Now that brings in the question: Are we in the bear market? The answer is NO. While we may see some more corrections in the weeks and months to come, I don’t expect situation like 2008. There are a couple of factors that make me believe this. First, India Inc earnings cycle is on the revival path (unlike in 2008, when it had peaked). It means that the earnings growth will keep the investors interested in the market. Second, we have a strong government at the Centre which is assuring that the fiscal discipline would be maintained. With the fear of the united opposition taking on the Modi regime fading (as Mayavati tied up with Jogi in Chhatisgarh and fighting on her own in MP), it increases the probability of Modi government retaining power in the next general elections. While I do expect domestic inflows to reduce, I don’t expect outflows. While there was froth in the NBFCs and private sector banks, many of the sectors and companies are not in the expensive territory. That means there could be sector rotation in the market, but money may not go out of the market. But do expect more pains before we can have a smile back on the investor’s face.

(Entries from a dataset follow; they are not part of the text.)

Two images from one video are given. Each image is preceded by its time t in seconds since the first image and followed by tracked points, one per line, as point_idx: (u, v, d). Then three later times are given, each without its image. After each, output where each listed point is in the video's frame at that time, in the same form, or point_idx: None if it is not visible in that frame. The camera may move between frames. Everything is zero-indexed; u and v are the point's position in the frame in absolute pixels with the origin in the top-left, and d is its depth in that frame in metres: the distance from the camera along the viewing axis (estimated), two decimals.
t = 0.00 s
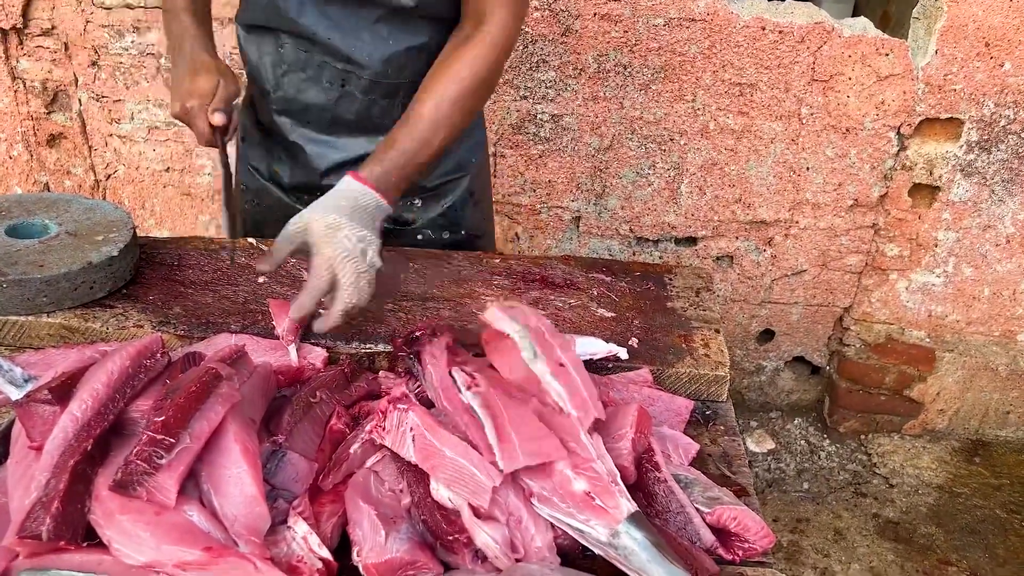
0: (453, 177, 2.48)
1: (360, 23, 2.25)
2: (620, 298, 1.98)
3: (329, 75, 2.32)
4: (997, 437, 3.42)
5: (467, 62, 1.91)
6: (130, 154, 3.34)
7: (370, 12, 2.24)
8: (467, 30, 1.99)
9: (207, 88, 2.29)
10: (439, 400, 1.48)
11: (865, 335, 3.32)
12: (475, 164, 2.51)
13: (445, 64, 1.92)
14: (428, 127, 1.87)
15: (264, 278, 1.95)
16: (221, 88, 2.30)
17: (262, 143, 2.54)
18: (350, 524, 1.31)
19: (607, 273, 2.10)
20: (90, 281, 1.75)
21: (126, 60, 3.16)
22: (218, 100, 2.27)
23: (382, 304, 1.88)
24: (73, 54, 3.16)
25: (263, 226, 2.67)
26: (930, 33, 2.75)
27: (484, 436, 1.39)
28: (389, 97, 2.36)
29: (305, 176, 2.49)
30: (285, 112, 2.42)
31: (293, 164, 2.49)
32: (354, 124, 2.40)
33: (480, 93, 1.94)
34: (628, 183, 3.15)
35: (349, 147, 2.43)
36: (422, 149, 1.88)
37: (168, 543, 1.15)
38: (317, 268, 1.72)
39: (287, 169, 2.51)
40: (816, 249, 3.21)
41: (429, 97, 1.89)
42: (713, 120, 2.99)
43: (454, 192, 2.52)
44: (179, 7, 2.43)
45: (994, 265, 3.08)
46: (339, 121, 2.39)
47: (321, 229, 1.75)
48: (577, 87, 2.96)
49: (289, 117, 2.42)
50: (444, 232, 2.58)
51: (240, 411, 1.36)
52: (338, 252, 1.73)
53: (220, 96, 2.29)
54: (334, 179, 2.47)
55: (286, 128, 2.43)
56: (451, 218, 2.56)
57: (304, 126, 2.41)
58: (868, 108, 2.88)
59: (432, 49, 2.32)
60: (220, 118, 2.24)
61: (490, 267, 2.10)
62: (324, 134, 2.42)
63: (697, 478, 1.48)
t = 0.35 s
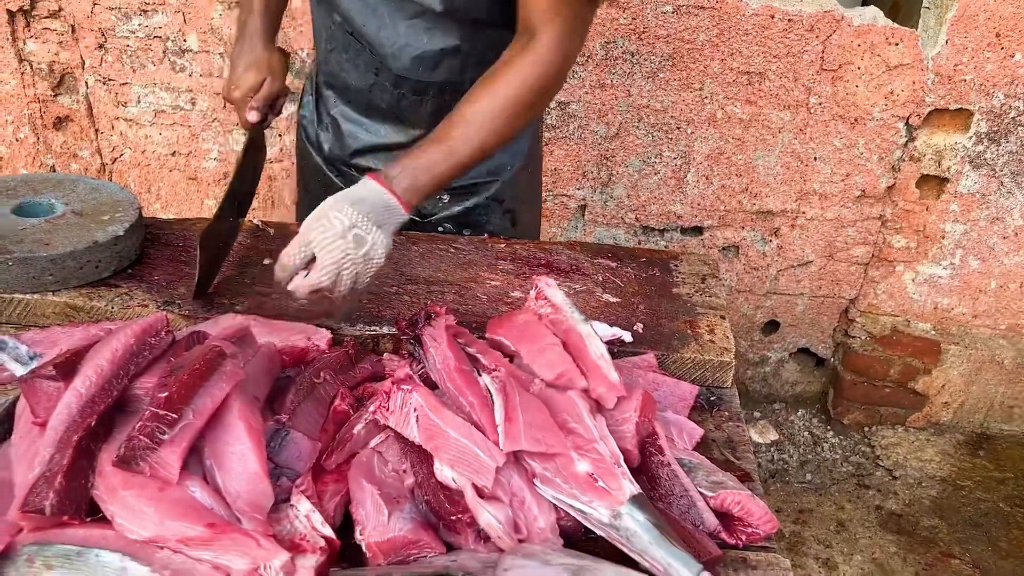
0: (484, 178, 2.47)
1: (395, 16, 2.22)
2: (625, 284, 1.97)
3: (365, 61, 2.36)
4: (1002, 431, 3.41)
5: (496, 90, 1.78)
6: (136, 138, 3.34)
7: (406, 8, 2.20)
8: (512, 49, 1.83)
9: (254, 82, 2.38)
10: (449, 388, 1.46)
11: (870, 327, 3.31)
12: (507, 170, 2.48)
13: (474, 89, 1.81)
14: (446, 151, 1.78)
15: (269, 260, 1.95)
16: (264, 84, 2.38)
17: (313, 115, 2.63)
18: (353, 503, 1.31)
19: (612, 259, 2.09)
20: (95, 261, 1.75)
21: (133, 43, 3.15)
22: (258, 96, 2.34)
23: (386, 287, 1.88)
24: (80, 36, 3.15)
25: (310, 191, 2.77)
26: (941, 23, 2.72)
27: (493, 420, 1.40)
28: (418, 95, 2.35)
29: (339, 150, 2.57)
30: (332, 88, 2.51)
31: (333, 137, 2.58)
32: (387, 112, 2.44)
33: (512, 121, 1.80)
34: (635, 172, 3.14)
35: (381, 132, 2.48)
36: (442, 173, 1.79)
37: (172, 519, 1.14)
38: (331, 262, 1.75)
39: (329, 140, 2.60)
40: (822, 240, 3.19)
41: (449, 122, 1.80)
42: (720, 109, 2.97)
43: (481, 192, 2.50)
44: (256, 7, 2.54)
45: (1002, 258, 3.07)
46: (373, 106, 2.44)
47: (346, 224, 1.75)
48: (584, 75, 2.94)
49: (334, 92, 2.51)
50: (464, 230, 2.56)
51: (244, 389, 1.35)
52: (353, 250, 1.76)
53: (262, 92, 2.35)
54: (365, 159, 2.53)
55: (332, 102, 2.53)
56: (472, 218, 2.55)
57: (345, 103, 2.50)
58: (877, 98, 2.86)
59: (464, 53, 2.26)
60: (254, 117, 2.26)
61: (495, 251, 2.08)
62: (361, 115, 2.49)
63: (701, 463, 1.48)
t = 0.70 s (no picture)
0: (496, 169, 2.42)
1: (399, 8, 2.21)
2: (617, 273, 1.95)
3: (368, 51, 2.33)
4: (1003, 428, 3.38)
5: (558, 87, 1.64)
6: (133, 123, 3.33)
7: None
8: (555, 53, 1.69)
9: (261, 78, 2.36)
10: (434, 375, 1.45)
11: (872, 321, 3.28)
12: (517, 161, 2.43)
13: (531, 93, 1.66)
14: (524, 166, 1.62)
15: (258, 245, 1.93)
16: (272, 79, 2.33)
17: (319, 102, 2.59)
18: (332, 491, 1.30)
19: (606, 248, 2.07)
20: (81, 243, 1.73)
21: (131, 27, 3.13)
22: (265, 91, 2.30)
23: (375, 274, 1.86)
24: (77, 20, 3.14)
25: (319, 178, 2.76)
26: (947, 14, 2.68)
27: (475, 408, 1.38)
28: (423, 86, 2.31)
29: (345, 137, 2.54)
30: (338, 75, 2.48)
31: (340, 124, 2.54)
32: (391, 102, 2.39)
33: (580, 117, 1.66)
34: (635, 162, 3.10)
35: (385, 121, 2.44)
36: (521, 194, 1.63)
37: (145, 503, 1.14)
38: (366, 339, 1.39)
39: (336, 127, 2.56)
40: (824, 233, 3.15)
41: (515, 136, 1.64)
42: (722, 99, 2.94)
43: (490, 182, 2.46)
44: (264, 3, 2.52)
45: (1005, 253, 3.03)
46: (378, 95, 2.40)
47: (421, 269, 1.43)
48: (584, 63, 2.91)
49: (339, 80, 2.48)
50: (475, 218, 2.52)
51: (223, 373, 1.33)
52: (394, 329, 1.38)
53: (270, 87, 2.30)
54: (371, 147, 2.50)
55: (338, 90, 2.49)
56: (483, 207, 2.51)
57: (350, 91, 2.46)
58: (880, 89, 2.82)
59: (468, 43, 2.22)
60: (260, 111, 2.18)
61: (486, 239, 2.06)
62: (366, 104, 2.45)
63: (688, 454, 1.46)
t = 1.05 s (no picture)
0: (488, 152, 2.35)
1: None
2: (601, 254, 1.92)
3: (369, 33, 2.26)
4: (1001, 421, 3.33)
5: (467, 102, 1.32)
6: (125, 103, 3.30)
7: None
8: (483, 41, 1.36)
9: (249, 57, 2.25)
10: (418, 342, 1.44)
11: (868, 312, 3.24)
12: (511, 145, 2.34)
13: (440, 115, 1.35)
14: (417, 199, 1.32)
15: (237, 222, 1.91)
16: (261, 58, 2.23)
17: (325, 71, 2.51)
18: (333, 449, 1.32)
19: (591, 229, 2.04)
20: (55, 216, 1.71)
21: (121, 6, 3.10)
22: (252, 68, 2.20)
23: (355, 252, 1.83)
24: None
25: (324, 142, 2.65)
26: None
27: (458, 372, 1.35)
28: (417, 75, 2.25)
29: (344, 108, 2.45)
30: (343, 48, 2.39)
31: (340, 93, 2.45)
32: (389, 84, 2.32)
33: (497, 141, 1.34)
34: (630, 148, 3.07)
35: (383, 99, 2.36)
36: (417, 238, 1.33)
37: (101, 474, 1.12)
38: (333, 417, 1.31)
39: (337, 93, 2.46)
40: (820, 221, 3.11)
41: (415, 166, 1.35)
42: (718, 85, 2.90)
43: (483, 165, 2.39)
44: None
45: (1004, 244, 2.98)
46: (377, 75, 2.33)
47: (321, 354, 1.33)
48: (579, 46, 2.87)
49: (343, 52, 2.40)
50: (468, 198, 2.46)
51: (189, 346, 1.31)
52: (350, 388, 1.31)
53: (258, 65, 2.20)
54: (367, 121, 2.41)
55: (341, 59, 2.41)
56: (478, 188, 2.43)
57: (353, 65, 2.38)
58: (879, 75, 2.78)
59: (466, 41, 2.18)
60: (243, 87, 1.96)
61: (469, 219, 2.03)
62: (366, 80, 2.36)
63: (664, 434, 1.43)
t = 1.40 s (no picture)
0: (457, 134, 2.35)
1: None
2: (587, 240, 1.90)
3: (335, 14, 2.26)
4: (998, 416, 3.30)
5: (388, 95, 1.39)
6: (118, 88, 3.29)
7: None
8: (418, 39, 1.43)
9: (240, 41, 2.19)
10: (385, 327, 1.41)
11: (865, 305, 3.21)
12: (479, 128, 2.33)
13: (371, 98, 1.42)
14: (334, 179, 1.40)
15: (220, 203, 1.89)
16: (251, 41, 2.18)
17: (308, 55, 2.50)
18: (296, 433, 1.29)
19: (578, 214, 2.02)
20: (34, 195, 1.70)
21: None
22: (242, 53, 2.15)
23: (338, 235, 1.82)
24: None
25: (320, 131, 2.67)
26: None
27: (427, 359, 1.34)
28: (378, 56, 2.24)
29: (320, 90, 2.45)
30: (318, 29, 2.38)
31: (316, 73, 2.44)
32: (356, 64, 2.31)
33: (419, 134, 1.40)
34: (626, 137, 3.04)
35: (354, 81, 2.34)
36: (338, 214, 1.38)
37: (64, 451, 1.13)
38: (260, 378, 1.31)
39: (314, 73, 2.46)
40: (818, 213, 3.08)
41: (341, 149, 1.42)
42: (715, 73, 2.87)
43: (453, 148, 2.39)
44: None
45: (1003, 237, 2.94)
46: (347, 56, 2.32)
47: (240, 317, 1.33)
48: (574, 33, 2.84)
49: (318, 32, 2.39)
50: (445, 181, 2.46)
51: (161, 325, 1.32)
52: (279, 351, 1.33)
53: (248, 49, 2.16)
54: (341, 102, 2.40)
55: (316, 39, 2.40)
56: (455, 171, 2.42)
57: (327, 46, 2.36)
58: (877, 65, 2.74)
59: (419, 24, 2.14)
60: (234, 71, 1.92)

So how should one play this market?

This kind of fall clearly suggests that the sentiments are not in favour of the bulls. There are headwinds for the market, which are becoming stronger and that makes the bull case scenario rather difficult to justify. In my September 11 column written for MarketsMojo, I had warned investors not to chase stocks whose valuations are stretched (read here). I had then advised to adopt a stock-specific approach.

There is normally a tendency to chase stocks that have fallen significantly. I would rather suggest otherwise. Such stocks are not value buys. If one can recollect, in the past companies like Financial Technologies, Manpasand Beverages and Vakrangee did clarify when their scrips came under pressure that there was nothing wrong with the company, but these companies continued to fall post the clarifications too. DHFL did not bounce back significantly too post clarification. There is no point catching a falling knife. The need of the hour is to take shelter in the quality stocks that are available at reasonable valuations. Also, don’t buy at one go but stagger your investments, as these companies would be available at good valuation for quite some time as I don’t expect the market to run up in hurry. As mentioned in the September 11 article, Indian stock market valuation has become expensive (19 times one year forward and one of the costliest in the world) and with the rate of interest going up, PE should come down.

No momentum play

Time is to avoid momentum play. Also, instead of taking 3-6 months view on the market, take at least one year view. But don’t panic when the market behaves like it did on Friday. Stay calm and take rational decisions. In situations like these, one should have control over fear. Time will come when your patience in the market will pay, provided you are invested in the right kind of companies. Right now, keep your expectations low from the market.

Overall, we feel, markets is cautious and good quality at reasonable valuation will be rewarded. Expectation needs to be reasonable and so long as you have greed & fear control, you will be just OK!